*To-do item*:
Wherever a line in the records below contains "difference", copy that line.

*Source material*:
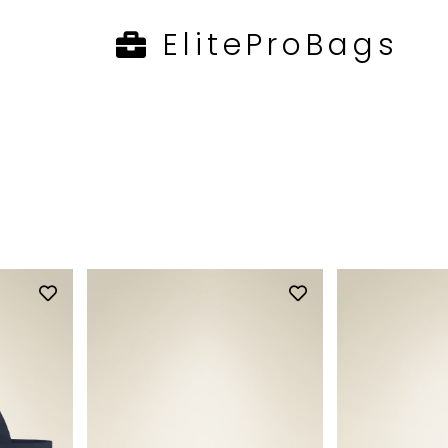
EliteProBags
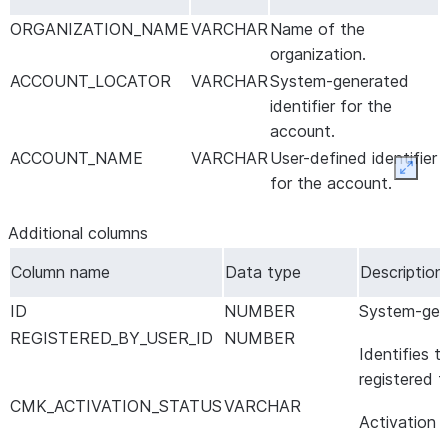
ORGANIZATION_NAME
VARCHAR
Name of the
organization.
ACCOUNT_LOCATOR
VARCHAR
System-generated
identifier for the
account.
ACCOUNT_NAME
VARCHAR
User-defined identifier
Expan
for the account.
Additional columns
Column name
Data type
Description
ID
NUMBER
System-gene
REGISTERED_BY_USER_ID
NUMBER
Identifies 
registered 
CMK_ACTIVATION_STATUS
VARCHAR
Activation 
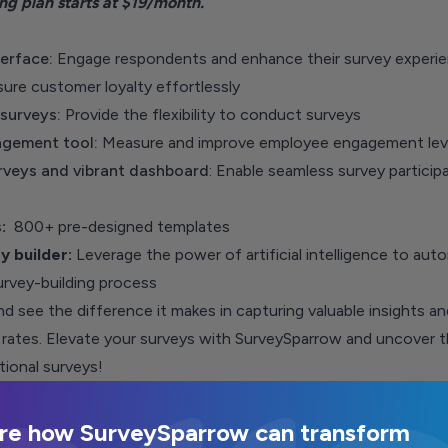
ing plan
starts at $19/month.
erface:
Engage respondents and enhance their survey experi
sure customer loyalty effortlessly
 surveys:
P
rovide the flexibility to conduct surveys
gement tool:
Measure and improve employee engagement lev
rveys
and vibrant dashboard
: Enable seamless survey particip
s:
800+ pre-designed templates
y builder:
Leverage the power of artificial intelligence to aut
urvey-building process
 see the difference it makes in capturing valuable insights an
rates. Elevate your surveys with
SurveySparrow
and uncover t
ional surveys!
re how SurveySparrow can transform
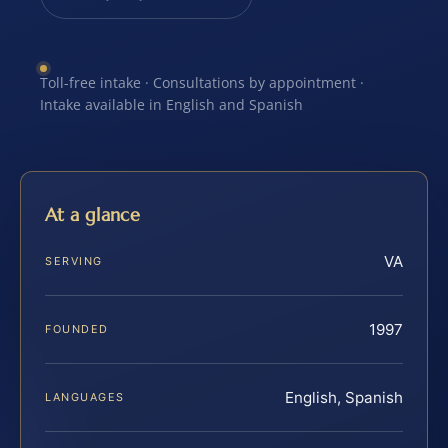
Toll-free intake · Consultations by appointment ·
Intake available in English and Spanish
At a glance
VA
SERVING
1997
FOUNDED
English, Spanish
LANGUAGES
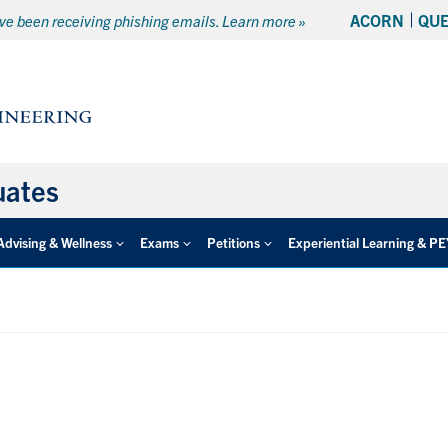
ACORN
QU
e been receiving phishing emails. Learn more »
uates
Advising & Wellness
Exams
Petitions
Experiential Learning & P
...
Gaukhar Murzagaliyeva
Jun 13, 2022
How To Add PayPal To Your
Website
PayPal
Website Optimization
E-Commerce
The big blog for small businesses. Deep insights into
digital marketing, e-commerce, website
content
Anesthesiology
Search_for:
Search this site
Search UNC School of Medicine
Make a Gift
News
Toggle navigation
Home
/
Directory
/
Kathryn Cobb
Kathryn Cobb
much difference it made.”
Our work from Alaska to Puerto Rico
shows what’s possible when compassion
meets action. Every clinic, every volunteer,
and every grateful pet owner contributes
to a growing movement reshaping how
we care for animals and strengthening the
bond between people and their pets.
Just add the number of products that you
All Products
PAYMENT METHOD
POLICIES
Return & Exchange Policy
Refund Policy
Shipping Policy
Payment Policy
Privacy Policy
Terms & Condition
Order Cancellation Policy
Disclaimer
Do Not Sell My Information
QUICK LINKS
...
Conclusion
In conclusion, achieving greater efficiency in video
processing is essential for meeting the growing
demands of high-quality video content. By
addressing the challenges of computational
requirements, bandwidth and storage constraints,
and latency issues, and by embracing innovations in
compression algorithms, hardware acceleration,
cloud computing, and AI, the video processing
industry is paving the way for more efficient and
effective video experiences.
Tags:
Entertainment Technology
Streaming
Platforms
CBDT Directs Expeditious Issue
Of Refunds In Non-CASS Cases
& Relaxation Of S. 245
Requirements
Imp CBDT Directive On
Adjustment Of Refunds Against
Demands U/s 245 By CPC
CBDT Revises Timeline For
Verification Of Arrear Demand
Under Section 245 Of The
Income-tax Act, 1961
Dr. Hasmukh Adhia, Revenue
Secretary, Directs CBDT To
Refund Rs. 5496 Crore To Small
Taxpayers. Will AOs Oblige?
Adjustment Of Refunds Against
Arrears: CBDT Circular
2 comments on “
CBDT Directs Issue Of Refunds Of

*Exercise result*:
 see the difference it makes in capturing valuable insights an
much difference it made.”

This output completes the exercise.